Zen communicates through a unique type of telepathy that nobody truly understands. He is able to simply "talk" into others' heads, allowing them to hear him as though he were simply speaking out loud. When spoken to, he "hears" others through a combination of sound waves and thought patterns that he takes in as language and sound. Zen has an amazing awareness of his surroundings thanks to the fact that he "hears" with his mind more than ordinary people could take in with just their ears. However, Zen’s ability to "read thoughts" is not unlimited; one has to be deliberately "projecting" or transmitting one's thoughts or intentions in order for him to be able to receive them—so, if one can clear one's mind, one might be able to keep him in the dark.
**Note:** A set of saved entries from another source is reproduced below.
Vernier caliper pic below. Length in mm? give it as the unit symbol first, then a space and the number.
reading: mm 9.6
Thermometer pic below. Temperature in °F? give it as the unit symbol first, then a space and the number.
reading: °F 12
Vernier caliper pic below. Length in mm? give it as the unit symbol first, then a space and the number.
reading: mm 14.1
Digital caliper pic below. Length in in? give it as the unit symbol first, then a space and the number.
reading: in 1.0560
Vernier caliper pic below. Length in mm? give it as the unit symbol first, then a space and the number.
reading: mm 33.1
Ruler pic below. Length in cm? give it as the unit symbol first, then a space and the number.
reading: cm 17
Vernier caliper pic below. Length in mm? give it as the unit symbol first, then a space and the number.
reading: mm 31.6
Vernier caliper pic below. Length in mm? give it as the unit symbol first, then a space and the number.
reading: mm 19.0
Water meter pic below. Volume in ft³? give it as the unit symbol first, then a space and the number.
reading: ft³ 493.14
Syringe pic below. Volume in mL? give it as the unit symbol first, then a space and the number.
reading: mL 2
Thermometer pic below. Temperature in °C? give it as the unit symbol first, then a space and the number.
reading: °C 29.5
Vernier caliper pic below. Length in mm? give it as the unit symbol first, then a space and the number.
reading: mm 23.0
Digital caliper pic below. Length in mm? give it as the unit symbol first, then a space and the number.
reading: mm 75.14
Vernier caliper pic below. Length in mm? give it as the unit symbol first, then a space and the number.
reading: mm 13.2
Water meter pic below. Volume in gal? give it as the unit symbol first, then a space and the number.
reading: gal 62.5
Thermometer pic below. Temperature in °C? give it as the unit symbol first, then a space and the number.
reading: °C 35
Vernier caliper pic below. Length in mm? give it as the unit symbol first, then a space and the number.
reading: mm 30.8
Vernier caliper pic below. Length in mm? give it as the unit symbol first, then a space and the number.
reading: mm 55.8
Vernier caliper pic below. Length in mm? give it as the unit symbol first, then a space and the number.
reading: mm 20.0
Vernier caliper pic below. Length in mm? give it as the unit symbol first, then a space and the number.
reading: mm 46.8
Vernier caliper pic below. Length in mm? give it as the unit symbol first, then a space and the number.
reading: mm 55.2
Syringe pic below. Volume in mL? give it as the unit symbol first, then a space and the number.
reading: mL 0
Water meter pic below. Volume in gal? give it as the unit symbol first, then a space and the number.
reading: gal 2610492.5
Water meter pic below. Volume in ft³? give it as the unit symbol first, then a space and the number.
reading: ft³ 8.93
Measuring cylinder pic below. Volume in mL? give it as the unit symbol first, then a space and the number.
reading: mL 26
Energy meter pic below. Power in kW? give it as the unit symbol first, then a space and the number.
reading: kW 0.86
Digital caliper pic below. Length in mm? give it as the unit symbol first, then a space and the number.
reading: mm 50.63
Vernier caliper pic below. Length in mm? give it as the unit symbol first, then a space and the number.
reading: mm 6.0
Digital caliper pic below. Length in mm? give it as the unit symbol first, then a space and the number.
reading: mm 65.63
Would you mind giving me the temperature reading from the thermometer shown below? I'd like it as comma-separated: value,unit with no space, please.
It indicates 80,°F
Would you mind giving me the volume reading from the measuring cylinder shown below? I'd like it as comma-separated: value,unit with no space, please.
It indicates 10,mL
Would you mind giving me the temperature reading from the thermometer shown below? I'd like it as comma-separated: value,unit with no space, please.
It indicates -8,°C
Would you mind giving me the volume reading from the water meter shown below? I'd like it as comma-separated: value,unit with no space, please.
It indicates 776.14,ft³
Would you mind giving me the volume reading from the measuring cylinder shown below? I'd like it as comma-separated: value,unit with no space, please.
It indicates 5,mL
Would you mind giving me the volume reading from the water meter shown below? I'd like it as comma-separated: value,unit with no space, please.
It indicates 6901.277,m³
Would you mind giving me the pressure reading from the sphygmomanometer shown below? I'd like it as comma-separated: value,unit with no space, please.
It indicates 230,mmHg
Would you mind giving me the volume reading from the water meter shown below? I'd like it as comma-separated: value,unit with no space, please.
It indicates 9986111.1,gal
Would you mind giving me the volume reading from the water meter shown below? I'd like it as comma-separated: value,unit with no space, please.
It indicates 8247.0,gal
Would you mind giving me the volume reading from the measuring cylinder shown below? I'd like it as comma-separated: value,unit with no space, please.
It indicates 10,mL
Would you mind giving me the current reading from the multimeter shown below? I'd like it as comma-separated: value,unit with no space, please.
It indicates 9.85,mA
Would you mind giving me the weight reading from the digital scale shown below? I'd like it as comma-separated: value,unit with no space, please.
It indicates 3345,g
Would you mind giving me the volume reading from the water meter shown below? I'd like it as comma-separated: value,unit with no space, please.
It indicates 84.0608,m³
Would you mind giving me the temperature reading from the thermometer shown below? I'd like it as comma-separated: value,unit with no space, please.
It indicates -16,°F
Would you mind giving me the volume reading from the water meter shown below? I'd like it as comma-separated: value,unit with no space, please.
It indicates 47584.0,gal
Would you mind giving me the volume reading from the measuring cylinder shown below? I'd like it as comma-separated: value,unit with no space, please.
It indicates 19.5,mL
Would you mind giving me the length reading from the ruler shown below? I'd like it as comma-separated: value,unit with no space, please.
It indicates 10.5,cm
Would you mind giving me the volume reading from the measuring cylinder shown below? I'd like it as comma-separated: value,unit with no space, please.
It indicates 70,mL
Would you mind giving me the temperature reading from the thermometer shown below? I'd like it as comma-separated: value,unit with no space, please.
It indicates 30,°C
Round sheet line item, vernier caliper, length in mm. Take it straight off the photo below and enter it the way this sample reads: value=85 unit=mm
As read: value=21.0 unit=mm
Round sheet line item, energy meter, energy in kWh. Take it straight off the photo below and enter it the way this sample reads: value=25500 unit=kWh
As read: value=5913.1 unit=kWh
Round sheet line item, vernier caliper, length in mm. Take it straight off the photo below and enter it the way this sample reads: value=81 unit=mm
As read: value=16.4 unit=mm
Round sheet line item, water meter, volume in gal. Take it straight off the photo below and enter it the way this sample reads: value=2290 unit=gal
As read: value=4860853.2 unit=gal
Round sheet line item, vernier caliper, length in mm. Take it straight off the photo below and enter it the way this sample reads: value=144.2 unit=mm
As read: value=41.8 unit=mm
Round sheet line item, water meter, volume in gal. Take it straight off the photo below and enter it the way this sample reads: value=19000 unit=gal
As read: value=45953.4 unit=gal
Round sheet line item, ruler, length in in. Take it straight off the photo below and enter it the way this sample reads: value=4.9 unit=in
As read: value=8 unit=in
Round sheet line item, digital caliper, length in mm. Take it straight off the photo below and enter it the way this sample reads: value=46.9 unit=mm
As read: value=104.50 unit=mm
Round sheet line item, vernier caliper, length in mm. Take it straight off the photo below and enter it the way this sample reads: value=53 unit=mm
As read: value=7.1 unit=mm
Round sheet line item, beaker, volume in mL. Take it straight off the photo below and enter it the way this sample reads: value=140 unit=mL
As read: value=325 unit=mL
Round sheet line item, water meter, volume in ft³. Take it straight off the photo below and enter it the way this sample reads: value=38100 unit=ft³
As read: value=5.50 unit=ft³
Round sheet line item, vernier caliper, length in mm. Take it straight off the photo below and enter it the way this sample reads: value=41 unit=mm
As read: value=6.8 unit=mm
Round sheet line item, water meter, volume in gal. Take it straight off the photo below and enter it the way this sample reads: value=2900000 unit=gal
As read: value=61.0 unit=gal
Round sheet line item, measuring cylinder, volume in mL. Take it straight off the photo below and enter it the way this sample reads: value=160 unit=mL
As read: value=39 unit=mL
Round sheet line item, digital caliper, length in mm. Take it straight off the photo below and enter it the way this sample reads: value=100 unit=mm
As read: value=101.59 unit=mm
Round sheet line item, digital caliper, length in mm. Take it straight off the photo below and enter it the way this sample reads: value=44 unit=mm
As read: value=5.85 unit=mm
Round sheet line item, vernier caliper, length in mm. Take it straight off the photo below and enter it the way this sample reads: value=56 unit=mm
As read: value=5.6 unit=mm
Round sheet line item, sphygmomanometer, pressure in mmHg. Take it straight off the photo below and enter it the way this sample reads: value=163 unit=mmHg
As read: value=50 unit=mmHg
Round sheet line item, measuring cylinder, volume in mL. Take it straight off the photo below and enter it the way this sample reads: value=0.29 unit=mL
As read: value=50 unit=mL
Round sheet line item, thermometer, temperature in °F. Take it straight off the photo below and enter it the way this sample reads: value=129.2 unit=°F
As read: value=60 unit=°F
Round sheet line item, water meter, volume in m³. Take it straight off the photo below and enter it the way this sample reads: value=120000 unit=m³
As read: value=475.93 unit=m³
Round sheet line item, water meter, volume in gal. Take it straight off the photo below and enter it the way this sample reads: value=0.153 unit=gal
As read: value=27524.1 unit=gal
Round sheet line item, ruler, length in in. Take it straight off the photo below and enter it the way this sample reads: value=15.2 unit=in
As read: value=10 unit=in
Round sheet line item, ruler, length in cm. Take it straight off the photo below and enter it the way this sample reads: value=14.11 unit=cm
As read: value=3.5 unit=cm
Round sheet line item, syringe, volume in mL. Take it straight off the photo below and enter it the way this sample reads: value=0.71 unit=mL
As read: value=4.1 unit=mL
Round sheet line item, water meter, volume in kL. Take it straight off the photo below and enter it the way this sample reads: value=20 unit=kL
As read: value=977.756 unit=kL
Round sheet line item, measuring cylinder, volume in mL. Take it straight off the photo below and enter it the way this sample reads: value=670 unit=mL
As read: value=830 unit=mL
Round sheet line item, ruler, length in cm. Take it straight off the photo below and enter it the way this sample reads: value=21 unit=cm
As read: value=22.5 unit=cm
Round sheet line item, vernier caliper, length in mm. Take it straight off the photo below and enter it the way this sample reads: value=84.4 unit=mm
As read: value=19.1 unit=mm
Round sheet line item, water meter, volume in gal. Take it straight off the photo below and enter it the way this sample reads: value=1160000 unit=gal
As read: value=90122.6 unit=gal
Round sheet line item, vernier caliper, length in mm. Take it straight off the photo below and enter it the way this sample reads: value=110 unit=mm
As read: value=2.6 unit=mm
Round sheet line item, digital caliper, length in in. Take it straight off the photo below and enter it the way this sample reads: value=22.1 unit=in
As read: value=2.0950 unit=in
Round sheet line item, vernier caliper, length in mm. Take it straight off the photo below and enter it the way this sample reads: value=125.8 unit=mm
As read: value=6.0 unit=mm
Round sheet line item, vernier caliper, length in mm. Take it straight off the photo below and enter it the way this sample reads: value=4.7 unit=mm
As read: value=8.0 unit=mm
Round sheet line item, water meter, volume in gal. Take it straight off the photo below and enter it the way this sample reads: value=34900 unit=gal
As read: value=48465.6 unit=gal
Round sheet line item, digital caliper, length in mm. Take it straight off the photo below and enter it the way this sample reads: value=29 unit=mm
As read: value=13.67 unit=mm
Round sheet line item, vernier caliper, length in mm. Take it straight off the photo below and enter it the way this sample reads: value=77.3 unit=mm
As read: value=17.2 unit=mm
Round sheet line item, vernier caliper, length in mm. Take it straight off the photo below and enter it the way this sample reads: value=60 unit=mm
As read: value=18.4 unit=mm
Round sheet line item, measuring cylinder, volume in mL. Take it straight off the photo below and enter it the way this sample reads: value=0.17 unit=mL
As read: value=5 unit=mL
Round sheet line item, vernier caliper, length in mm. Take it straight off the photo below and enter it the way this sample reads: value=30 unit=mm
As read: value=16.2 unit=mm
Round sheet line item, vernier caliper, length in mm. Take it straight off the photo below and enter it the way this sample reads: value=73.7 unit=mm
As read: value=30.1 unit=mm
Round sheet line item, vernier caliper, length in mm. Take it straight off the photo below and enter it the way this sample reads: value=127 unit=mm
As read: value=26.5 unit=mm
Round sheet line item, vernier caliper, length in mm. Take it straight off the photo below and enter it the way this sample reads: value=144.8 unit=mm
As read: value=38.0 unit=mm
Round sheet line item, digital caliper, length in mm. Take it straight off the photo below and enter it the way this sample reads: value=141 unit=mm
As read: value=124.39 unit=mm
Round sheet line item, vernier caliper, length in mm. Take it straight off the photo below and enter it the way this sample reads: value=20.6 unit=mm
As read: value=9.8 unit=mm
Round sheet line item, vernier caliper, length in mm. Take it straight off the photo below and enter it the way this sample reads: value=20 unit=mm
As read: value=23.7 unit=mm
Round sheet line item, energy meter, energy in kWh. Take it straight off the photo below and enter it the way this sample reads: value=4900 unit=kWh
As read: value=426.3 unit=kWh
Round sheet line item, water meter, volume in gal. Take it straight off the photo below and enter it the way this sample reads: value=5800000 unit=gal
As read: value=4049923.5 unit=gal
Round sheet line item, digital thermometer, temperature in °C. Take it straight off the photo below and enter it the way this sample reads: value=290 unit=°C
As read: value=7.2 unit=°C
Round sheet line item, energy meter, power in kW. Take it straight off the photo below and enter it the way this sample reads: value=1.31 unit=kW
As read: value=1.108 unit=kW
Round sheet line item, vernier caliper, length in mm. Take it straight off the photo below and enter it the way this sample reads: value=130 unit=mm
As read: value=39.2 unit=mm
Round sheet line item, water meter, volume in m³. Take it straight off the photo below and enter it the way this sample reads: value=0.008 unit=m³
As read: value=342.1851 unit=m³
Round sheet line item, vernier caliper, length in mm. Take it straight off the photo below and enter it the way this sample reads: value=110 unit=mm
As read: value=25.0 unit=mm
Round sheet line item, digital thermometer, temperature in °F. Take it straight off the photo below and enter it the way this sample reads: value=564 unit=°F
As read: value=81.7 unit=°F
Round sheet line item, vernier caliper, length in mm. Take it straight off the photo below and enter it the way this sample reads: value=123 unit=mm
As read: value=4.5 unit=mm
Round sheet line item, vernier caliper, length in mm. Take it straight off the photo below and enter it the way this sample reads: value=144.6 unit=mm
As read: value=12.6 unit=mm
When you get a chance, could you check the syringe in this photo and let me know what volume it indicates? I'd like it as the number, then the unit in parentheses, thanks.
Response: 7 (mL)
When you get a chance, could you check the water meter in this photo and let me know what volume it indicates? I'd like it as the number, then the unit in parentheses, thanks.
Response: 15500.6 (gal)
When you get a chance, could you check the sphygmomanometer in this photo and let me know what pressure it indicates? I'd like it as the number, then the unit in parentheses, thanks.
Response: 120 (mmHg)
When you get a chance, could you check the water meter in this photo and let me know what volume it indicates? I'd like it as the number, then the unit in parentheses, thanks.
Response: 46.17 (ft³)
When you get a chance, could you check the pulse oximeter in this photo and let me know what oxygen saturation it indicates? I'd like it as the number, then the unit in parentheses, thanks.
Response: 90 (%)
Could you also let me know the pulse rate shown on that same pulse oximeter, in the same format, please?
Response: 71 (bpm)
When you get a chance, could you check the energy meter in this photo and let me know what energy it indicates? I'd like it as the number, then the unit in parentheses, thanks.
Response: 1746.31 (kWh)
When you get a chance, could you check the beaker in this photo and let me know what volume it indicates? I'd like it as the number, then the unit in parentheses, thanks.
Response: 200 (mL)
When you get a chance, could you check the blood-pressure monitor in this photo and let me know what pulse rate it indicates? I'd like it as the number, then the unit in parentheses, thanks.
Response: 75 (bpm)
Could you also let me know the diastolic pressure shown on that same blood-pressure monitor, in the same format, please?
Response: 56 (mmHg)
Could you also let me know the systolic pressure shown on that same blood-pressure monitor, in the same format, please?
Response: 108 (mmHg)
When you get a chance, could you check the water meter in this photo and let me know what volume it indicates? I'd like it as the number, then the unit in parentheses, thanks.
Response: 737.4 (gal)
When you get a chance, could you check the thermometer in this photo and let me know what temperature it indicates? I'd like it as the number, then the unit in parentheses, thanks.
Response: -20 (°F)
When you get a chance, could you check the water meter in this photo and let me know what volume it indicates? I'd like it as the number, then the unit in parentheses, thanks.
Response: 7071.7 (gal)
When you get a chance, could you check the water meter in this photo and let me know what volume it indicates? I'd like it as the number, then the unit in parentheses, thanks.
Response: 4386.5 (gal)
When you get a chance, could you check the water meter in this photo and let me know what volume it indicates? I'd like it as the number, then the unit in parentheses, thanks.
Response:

Zen's other mental abilities allow him to dematerialize food with his mind in order to eat, to communicate telepathically with his mentors on distant planets, and to telekinetically move objects through the air (including his own body, allowing him to hover while he meditates).

==Merchandise==
Mark Freedman of Surge Licensing, who'd been responsible for successfully franchising Teenage Mutant Ninja Turtles, acquired the licensing rights to Zen the Intergalactic Ninja hoping to repeat the success.
===Action figures===

Toyline for Zen the Intergalactic Ninja consisting of vehicles top from left: Hypership and The Contaminator and figures bottom from left Jeremy Baker, Can-It, Lights Out, Zen, Lord Contaminus, and Garbage Man

In addition to the video games, Zen was licensed for numerous products, including a set of action figures from the Just Toys company.
The figures consisted of:

- Zen
- Jeremy Baker
- Can-it
- Lights Out
- Lord Contaminous
- Garbage Man
- Smogger

Additionally, two vehicle the Hypership and Contaminator were also produced.

===Other===
Other licensed products include posters from the Starmakers company, phone cards from Patco, chromium cards from Maxx, and a vinyl model kit from Inteleg International.

==Other media==

Cover art for the NES version of the Konami produced video game

===Film===
In February 1992, it was reported both a feature film and animated TV series based on Zen were in development.

In December 1994, Brian Yuzna was set to direct a $6 million Zen the Intergalactic Ninja movie for Sceneries Entertainment and producer Philippe Diaz from a script by Chris Solimine. In June 1998, it was reported that filming on Zen the Intergalactic Ninja would take place during Summer of that year with CinéGroupe having since joined as a producer on the film, which was targeting a 1999 release date. In January 2002, Sceneries ceased operation with the film left unproduced.

===Video game===
An NES version was also released.

===Animated series===
In addition to the feature film, a 26 episode animated series produced by Ellipse Animation and Enoki Films was announced but ultimately dropped.